Уроки чтения. Камасутра книжника | страница 54



“Цезура перед кодой”, – записал я для простоты, но так и не воспользовался советом, стесняясь смешить людей даже за деньги. Профессиональные юмористы казались мне отчаявшимися людьми, обреченными вымаливать смех, как несчастливые влюбленные – поцелуи. Иногда мы, слушатели, тоже сдаемся – из жалости, по слабости характера, но чаще – за компанию. В массе люди глупее, чем по одиночке, поэтому многих рассмешить проще, чем одного – собеседника, собутыльника, даже жену. Не зря в театре всегда смеются – и на Шекспире, и на Шатрове. Что говорить, в мое время смешным считался спектакль под названием “Затюканный апостол”. Но настоящий юмор, как все ценное – от эрудиции до вокала, – идет из глубины.

* * *

Тогда, в “Борджиа”, отдуваясь от скверного кофе, который мы заказывали, чтоб не гнали из-за стола, я научился у Довлатова мнительности остроумия. Подозревая в юморе каждую фразу классиков, я обнаружил, что все они пишут смешно, хотя это далеко не всегда заметно с первого взгляда.

Чем лучше спрятан юмор, тем сильней его воздействие. Серый кардинал книги, он исподтишка меняет ее структуру, добавляя лишнее – насмешливое – измерение. Текст с юмором, как чай с полонием, действует не сразу, но наверняка. Уже поэтому юмор лучше всего принимать в гомеопатических дозах. Согласно адептам этого мистического учения, одна молекула может “заразить” собой ведро водопроводной воды, которая уже никогда не будет пресной. И в этом – прелесть целевого чтения. Нет радости больше той, что доставляет раскопанный юмор – тот, что сам заметил, отряхнул от риторической пыли, натер до блеска и вернул на место, которое теперь уже никогда не забудешь. Я не помню своих автомобильных номеров, хотя и не менял их уже тридцать лет, но все смешное, что прочел в жизни, держится в памяти вроде татуировки.

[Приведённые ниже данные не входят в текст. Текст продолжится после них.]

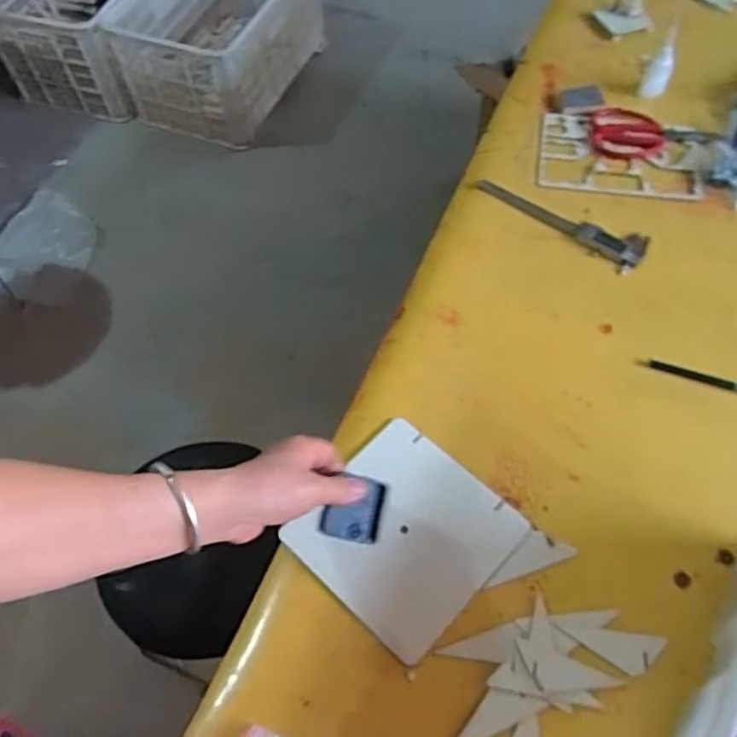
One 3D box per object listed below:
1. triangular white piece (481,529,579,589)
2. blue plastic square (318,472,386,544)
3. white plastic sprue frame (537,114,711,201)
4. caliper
[{"bbox_3d":[0.148,0.177,0.639,0.091,0.004,0.035,-19,60,-8],"label":"triangular white piece"},{"bbox_3d":[-0.011,0.122,0.585,0.008,0.059,0.055,-5,66,53],"label":"blue plastic square"},{"bbox_3d":[0.345,-0.291,0.920,0.217,0.009,0.136,7,67,8],"label":"white plastic sprue frame"},{"bbox_3d":[0.246,-0.194,0.860,0.227,0.009,0.059,33,66,20],"label":"caliper"}]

Упустив шанс стать археологом, я вынужден сравнить поиски смешного с грибной охотой. Известно и где, и что, и когда, но потом находишь боровик у заплеванного порога дачного вокзала, и счастье навсегда с тобой.

Для меня Гончаров – вроде такого боровика. Гоголь – понятно, Чехов – тем более (старая дева пишет трактат Трамвай благочестия”). Одутловатый Гончаров – другое дело. Он сам себя описал Обломовым: полный, с апатическим лицом, задумчивыми, как будто сонными глазами. Гончаров так долго жил в наших краях, что главную на Рижском взморье дорогу при царе назвали его именем, но потом переименовали, дважды: сперва – за то, что был цензором, потом – за то, что был русским. Гончарова мучила зависть, он писал в кабинете, обитом пробкой, его раздражали шум и современники. Но есть у Гончарова очерк “Слуги старого времени”, по которому русский язык преподавали викторианцам, соблазняя их вполне диккенсианским парадом эксцентриков.